Workers from Unicorn companies present the smallest median. So, we are able to say that Unicorn companies' workers are less likely to changing jobs, and they feel fairness of theirs salaries. Important note that Scale-up has the highest average salary.
Unicorn companies tend to provide higher and fairness salaries.
English level influences salary average. Workers with better English skill tends to earn more. Peolple who are native, bilingue or full professional English level have salaries higher the global mean.
Here is an example: in average, people with no working experience but fluent in English has almost the same salary of someone with 3-6 years of experience but with an elementary English level.
Here, we are applying K-Means algorithm for verifying if the number of languages that a person knows and his salary average is correlated (whether it forms cluster or not, by mean). In general, there is no correlation between the number of languages that a worker knows with their salary (no cluster were found). We can extend this result, and conclude that specialists tend to earn more.
Although both number of languages and Salary are not related in this sample, let's analyse if this pattern occours in the top 3 languages with the highest salary: Go, Perl and Kotlin.
The main result of the latest analysis is that there is a correlation between number of languages a worker who knows Go and their salary. It does not occurs for the other 2 ones: Perl and Kotlin.

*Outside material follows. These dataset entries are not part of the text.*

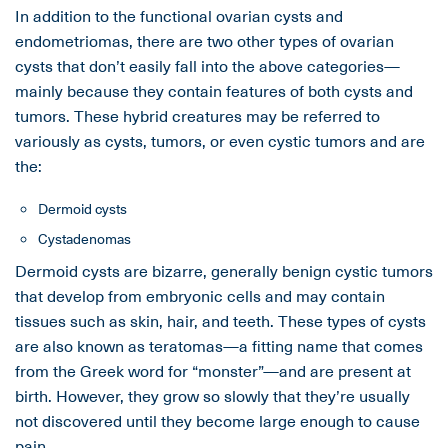
In addition to the functional ovarian cysts and
endometriomas, there are two other types of ovarian
cysts that don’t easily fall into the above categories—
mainly because they contain features of both cysts and
tumors. These hybrid creatures may be referred to
variously as cysts, tumors, or even cystic tumors and are
the:
Dermoid cysts
Cystadenomas
Dermoid cysts are bizarre, generally benign cystic tumors
that develop from embryonic cells and may contain
tissues such as skin, hair, and teeth. These types of cysts
are also known as teratomas—a fitting name that comes
from the Greek word for “monster”—and are present at
birth. However, they grow so slowly that they’re usually
not discovered until they become large enough to cause
pain.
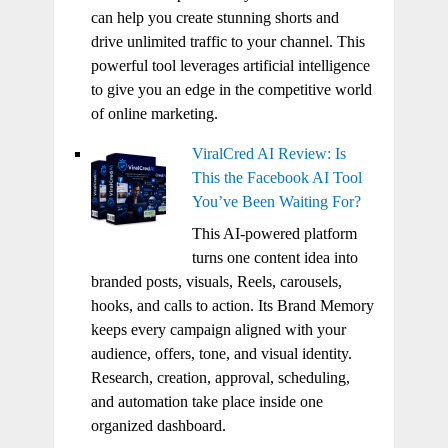
can help you create stunning shorts and
drive unlimited traffic to your channel. This
powerful tool leverages artificial intelligence
to give you an edge in the competitive world
of online marketing.
ViralCred AI Review: Is
This the Facebook AI Tool
You’ve Been Waiting For?
This AI-powered platform
turns one content idea into
branded posts, visuals, Reels, carousels,
hooks, and calls to action. Its Brand Memory
keeps every campaign aligned with your
audience, offers, tone, and visual identity.
Research, creation, approval, scheduling,
and automation take place inside one
organized dashboard.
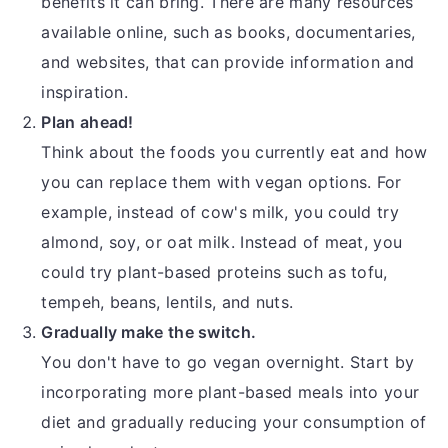
benefits it can bring. There are many resources
available online, such as books, documentaries,
and websites, that can provide information and
inspiration.
Plan ahead!
Think about the foods you currently eat and how
you can replace them with vegan options. For
example, instead of cow's milk, you could try
almond, soy, or oat milk. Instead of meat, you
could try plant-based proteins such as tofu,
tempeh, beans, lentils, and nuts.
Gradually make the switch.
You don't have to go vegan overnight. Start by
incorporating more plant-based meals into your
diet and gradually reducing your consumption of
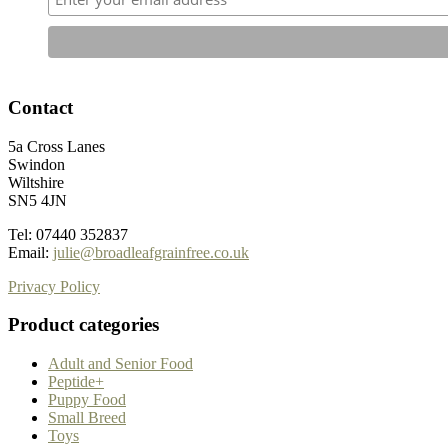
Contact
5a Cross Lanes
Swindon
Wiltshire
SN5 4JN
Tel: 07440 352837
Email:
julie@broadleafgrainfree.co.uk
Privacy Policy
Product categories
Adult and Senior Food
Peptide+
Puppy Food
Small Breed
Toys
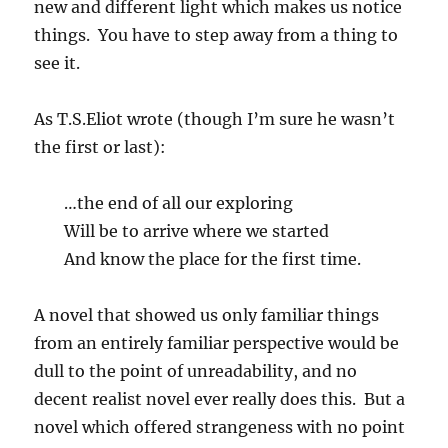
new and different light which makes us notice
things. You have to step away from a thing to
see it.
As T.S.Eliot wrote (though I’m sure he wasn’t
the first or last):
…the end of all our exploring
Will be to arrive where we started
And know the place for the first time.
A novel that showed us only familiar things
from an entirely familiar perspective would be
dull to the point of unreadability, and no
decent realist novel ever really does this. But a
novel which offered strangeness with no point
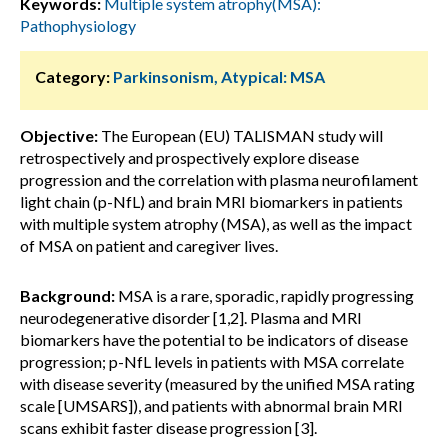
Keywords:
Multiple system atrophy(MSA):
Pathophysiology
Category:
Parkinsonism, Atypical: MSA
Objective:
The European (EU) TALISMAN study will
retrospectively and prospectively explore disease
progression and the correlation with plasma neurofilament
light chain (p-NfL) and brain MRI biomarkers in patients
with multiple system atrophy (MSA), as well as the impact
of MSA on patient and caregiver lives.
Background:
MSA is a rare, sporadic, rapidly progressing
neurodegenerative disorder [1,2]. Plasma and MRI
biomarkers have the potential to be indicators of disease
progression; p-NfL levels in patients with MSA correlate
with disease severity (measured by the unified MSA rating
scale [UMSARS]), and patients with abnormal brain MRI
scans exhibit faster disease progression [3].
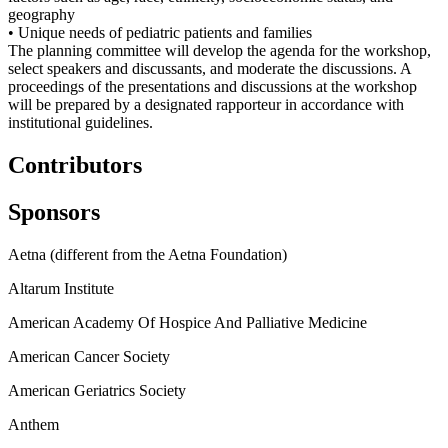
geography
• Unique needs of pediatric patients and families
The planning committee will develop the agenda for the workshop,
select speakers and discussants, and moderate the discussions. A
proceedings of the presentations and discussions at the workshop
will be prepared by a designated rapporteur in accordance with
institutional guidelines.
Contributors
Sponsors
Aetna (different from the Aetna Foundation)
Altarum Institute
American Academy Of Hospice And Palliative Medicine
American Cancer Society
American Geriatrics Society
Anthem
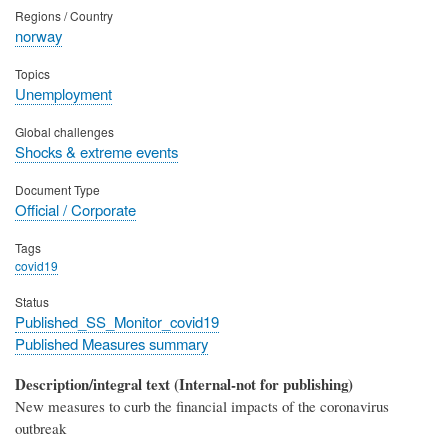
Regions / Country
norway
Topics
Unemployment
Global challenges
Shocks & extreme events
Document Type
Official / Corporate
Tags
covid19
Status
Published_SS_Monitor_covid19
Published Measures summary
Description/integral text (Internal-not for publishing)
New measures to curb the financial impacts of the coronavirus
outbreak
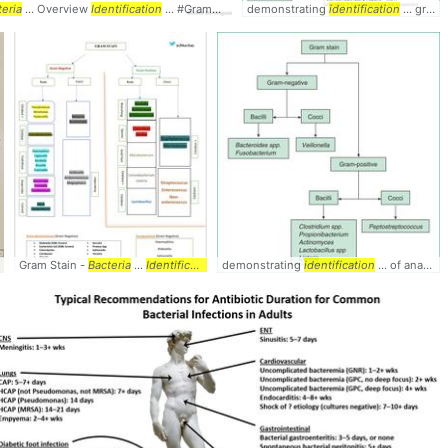
ia
teria
... #
... Overview
Identification
Identification
... #GramNegative #
demonstrating
Bacteria
... #
identification
Identification
... gram negative
Bacteria
Gram Stain -
... #
Identification
Bacteria
...
Identification
... #Gram #Stain #
demonstrating
identification
Bacteria
... #
... of anaerobic
Identificatio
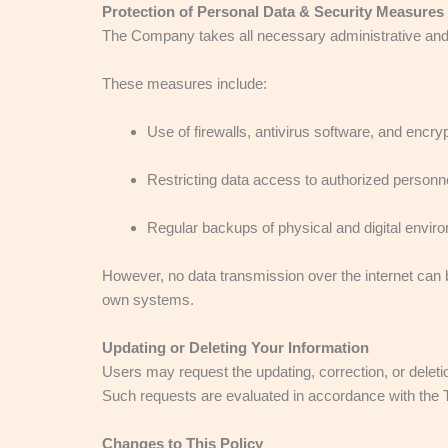
Protection of Personal Data & Security Measures
The Company takes all necessary administrative and 
These measures include:
Use of firewalls, antivirus software, and encr
Restricting data access to authorized personne
Regular backups of physical and digital envir
However, no data transmission over the internet can 
own systems.
Updating or Deleting Your Information
Users may request the updating, correction, or deletio
Such requests are evaluated in accordance with the 
Changes to This Policy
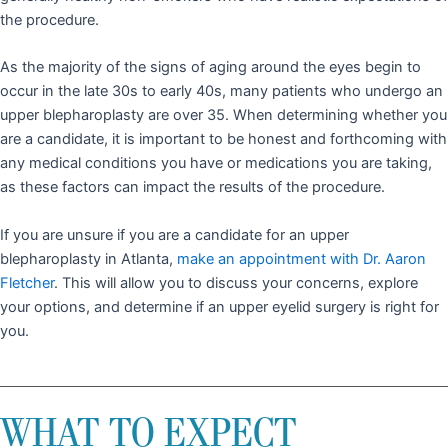
the procedure.
As the majority of the signs of aging around the eyes begin to
occur in the late 30s to early 40s, many patients who undergo an
upper blepharoplasty are over 35. When determining whether you
are a candidate, it is important to be honest and forthcoming with
any medical conditions you have or medications you are taking,
as these factors can impact the results of the procedure.
If you are unsure if you are a candidate for an upper
blepharoplasty in Atlanta,
make an appointment with Dr. Aaron
Fletcher
. This will allow you to discuss your concerns, explore
your options, and determine if an upper eyelid surgery is right for
you.
WHAT TO EXPECT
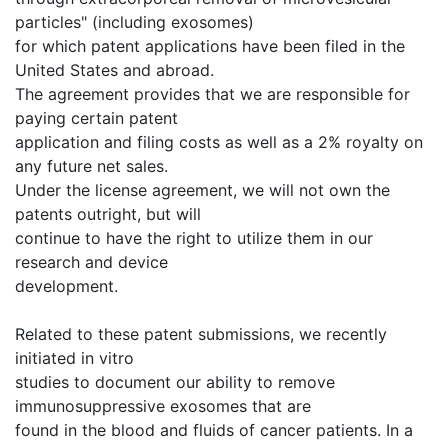
particles" (including exosomes)
for which patent applications have been filed in the
United States and abroad.
The agreement provides that we are responsible for
paying certain patent
application and filing costs as well as a 2% royalty on
any future net sales.
Under the license agreement, we will not own the
patents outright, but will
continue to have the right to utilize them in our
research and device
development.
Related to these patent submissions, we recently
initiated in vitro
studies to document our ability to remove
immunosuppressive exosomes that are
found in the blood and fluids of cancer patients. In a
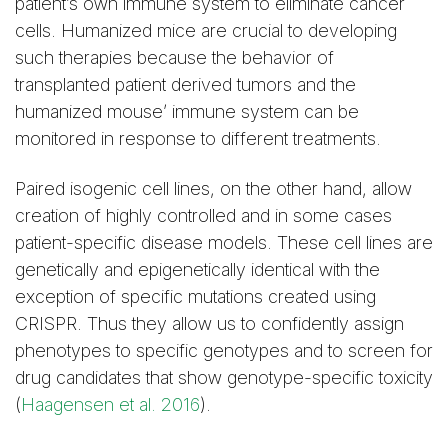
patient’s own immune system to eliminate cancer
cells. Humanized mice are crucial to developing
such therapies because the behavior of
transplanted patient derived tumors and the
humanized mouse’ immune system can be
monitored in response to different treatments.
Paired isogenic cell lines, on the other hand, allow
creation of highly controlled and in some cases
patient-specific disease models. These cell lines are
genetically and epigenetically identical with the
exception of specific mutations created using
CRISPR. Thus they allow us to confidently assign
phenotypes to specific genotypes and to screen for
drug candidates that show genotype-specific toxicity
(
Haagensen et al. 2016
).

As a matter of fact, Go developers earn higher salaries and they also have background in multiple programming languages. Considering that they are majority > 9years of experience and Go is a recent programming language, this workers must have adopted Go additionally.
In this session, we are going to apply Association Rules Apriori algorithm in order to figure out what language are learned together by the Tech workers. For definition, antecedent is an item found within the data and a consequent is an item found in combination with the antecedent. Association rules are created by searching data for frequent if-then patterns and using the criteria support and confidence to identify the most important relationships.
The Apriori algorithm that we have applied shows typical tech stacks of developers that work on projects. From that, we are able to recognize the different roles you can found in the top job roles. Considering (antecedent) + (consequent):
- The tech stack (Javascript, HTML/CSS) + (SQL), (SQL, C#) + (Javascript), (Javascript) + (Java), (PHP) + (Javascript) and (Javascript, C#) + (SQL) are technologies that typically belong to Full-Stack Developer role.
- The tech stack (Java) + (SQL) and (C#) + (SQL) are technologies that belong to Back-End Developer role.
- The tech stack (Javascript) + (HTML/CSS), (Typescript, HTML/CSS) + (Javascript) and (Typescript, Javascript) + (HTML/CSS) are technologies that typically belong to Front-End Developer role.
- The tech stack (Python) + (SQL) are technologies that typically belong to Data Scientist/Data Engineer role.
- Finally, the tech stack (Bash/Shell/PowerShell) + (SQL) are technologies that typically belong to DevOps Engineer and Maintenace & Support roles.
- Typical tech stacks of developers were founded.
- Javascript is the most popular language and typically related to Front-End and Full-Stack developers, being learned with more sort of languages
As a result, we can conclude that Go is learned with Bash/Shell/PowerShell, HTML/CSS, Javascript, Python and SQL both in pair combination both as antecedent or consequent.
Developers who have background in Bash/Shell/PowerShell, HTML/CSS, Javascript, Python and SQL are potencial candidate to adopt Go as well. In addicion, new learners who want to be a Go developers, might consider learn some of this other languages too.